→ **Activity**
Please give all of the data again, character for character, and drop the pictures.

→ **Data provided**

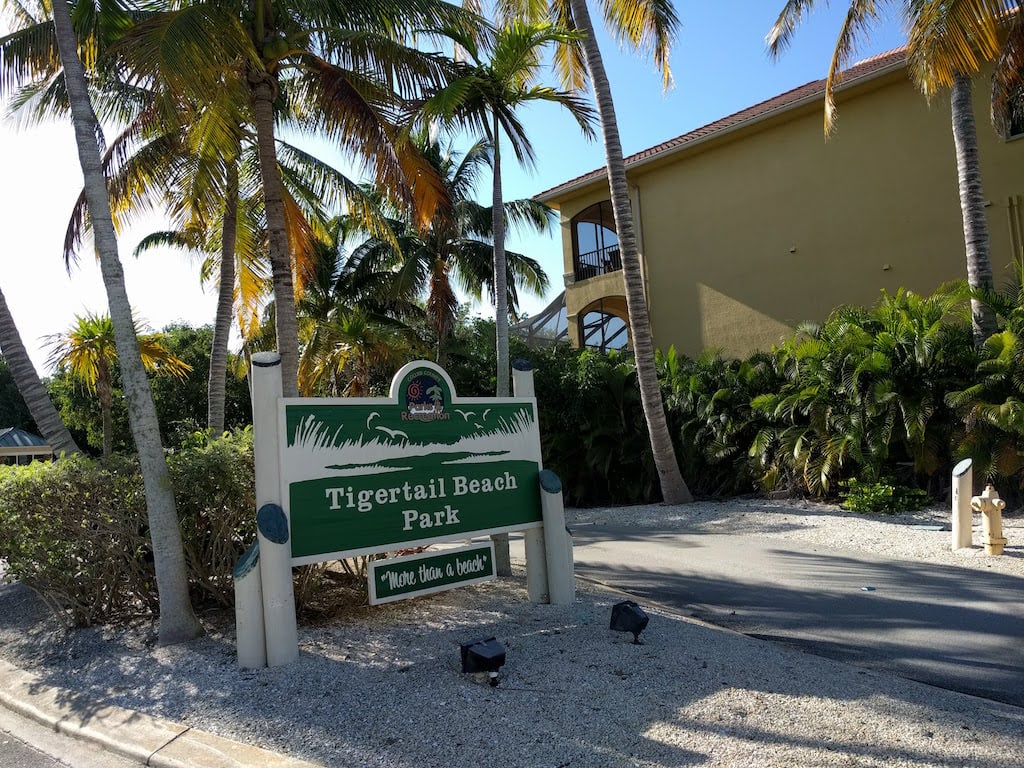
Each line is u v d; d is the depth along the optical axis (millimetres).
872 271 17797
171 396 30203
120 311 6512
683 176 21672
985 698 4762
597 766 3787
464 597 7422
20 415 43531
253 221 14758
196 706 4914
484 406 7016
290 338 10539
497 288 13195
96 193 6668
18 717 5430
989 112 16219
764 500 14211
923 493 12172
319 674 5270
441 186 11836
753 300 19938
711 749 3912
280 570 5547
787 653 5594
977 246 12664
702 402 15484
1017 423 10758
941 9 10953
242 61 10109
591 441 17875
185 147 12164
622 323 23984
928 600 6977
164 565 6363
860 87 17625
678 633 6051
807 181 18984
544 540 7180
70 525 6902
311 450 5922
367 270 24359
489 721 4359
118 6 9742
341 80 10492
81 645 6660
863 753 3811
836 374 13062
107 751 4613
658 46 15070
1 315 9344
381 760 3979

→ **Solution for this problem**
Each line is u v d; d is the depth along the optical axis (millimetres).
872 271 17797
171 396 30203
120 311 6512
683 176 21672
985 698 4762
597 766 3787
464 597 7422
20 415 43531
253 221 14758
196 706 4914
484 406 7016
290 338 10539
497 288 13195
96 193 6668
18 717 5430
989 112 16219
764 500 14211
923 493 12172
319 674 5270
441 186 11836
753 300 19938
711 749 3912
280 570 5547
787 653 5594
977 246 12664
702 402 15484
1017 423 10758
941 9 10953
242 61 10109
591 441 17875
185 147 12164
622 323 23984
928 600 6977
164 565 6363
860 87 17625
678 633 6051
807 181 18984
544 540 7180
70 525 6902
311 450 5922
367 270 24359
489 721 4359
118 6 9742
341 80 10492
81 645 6660
863 753 3811
836 374 13062
107 751 4613
658 46 15070
1 315 9344
381 760 3979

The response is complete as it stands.